Secondly, these individuals will openly lobby for the preservation of the status quo on the Azerbaijani lands occupied by Armenia during the 1988-1994Karabakh war. Disguised as the caretakers of the Russian-Armenian friendship, they will argue that it is impossible if Russia follows the norms of international law in the issue of the ownership of Nagorno-Karabakh by Azerbaijan. By creating, promoting and supporting the quasi-state of Artsakh, they will try to change the order in the South Caucasus. Alas, but only a few of them understand that their position is not so much anti-Azerbaijani as anti-Armenian, since Armenia has been a colony of Artsakh since 1994 rather than a metropolis. In fact, Armenia spends all its material, financial, human, political and administrative resources only to maintain the physical and political existence of the occupation regime in Stepanakert. Representatives and allies of Artsakh consider Armenia not a historic homeland, but a cash cow, feeding its milk to Balayan and Zatulin, Kazimirov and Kolerov, and all others whose personal well-being and future generally depend only on the existence of this quasi-state. The whole life of these people, or a significant part of it, was devoted either to the creation of a second Armenian state in the Caucasus, or the annexation of Nagorno-Karabakh to Armenia. All of them were and are a sort of “crusaders” fighting for the ideas of the notorious “miatsum”, which suffer a crushing defeat today, same as their ideological forerunners from the Middle Ages. They are doomed to lose this fight not because of their enemies, the Turks, but because their former sponsors have lost interest in this topic, as it happened with the first crusaders in the Middle Ages.
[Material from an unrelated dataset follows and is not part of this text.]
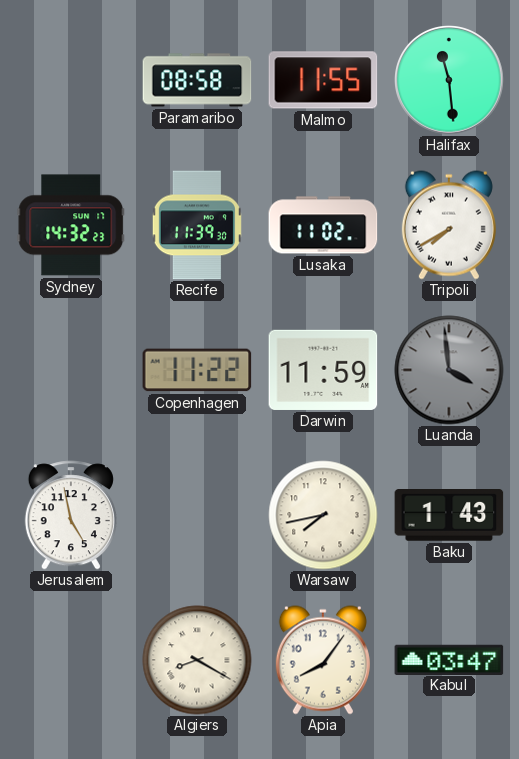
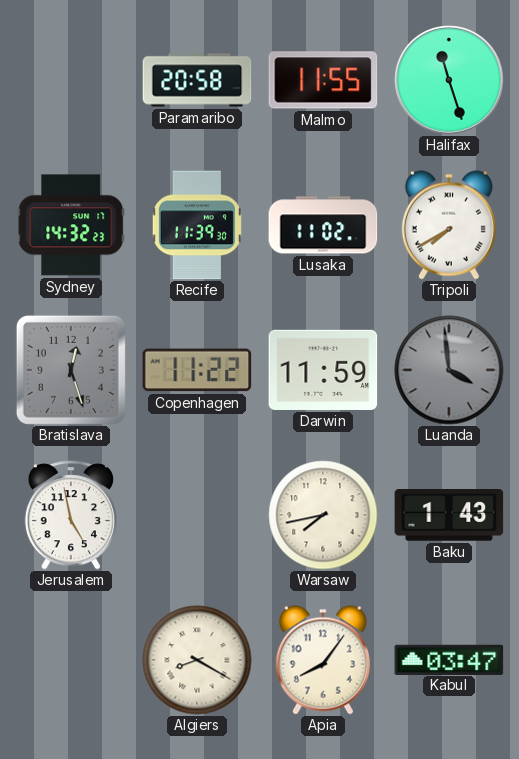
Paramaribo: 08:58 -> 20:58
Halifax: 11:29 -> 11:27
Bratislava: none -> 12:27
The Lazarev Club is a desperate gesture of a certain category of Russian and Armenian politicians, public figures and representatives of the intelligentsia, who had once relied on the exaltation of Armenia in the South Caucasus through the creation of Artsakh and its miatsum with Yerevan. But the history has been ruthless to them - the potential colony, or the "new habitat" itself turned into a metropolis, sucking all the juices of life from Armenia, whose residents, after 18 years of life in fear, rebelled against this state of affairs. Now they want the Kremlin to intervene in the internal affairs of Armenia in order to reanimate the political regime, which they overthrew in May 2018. It is unlikely that the club members turn the history back, because no one else has ever succeeded in refutingVictor Hugo: "No army can resist an idea whose time has come."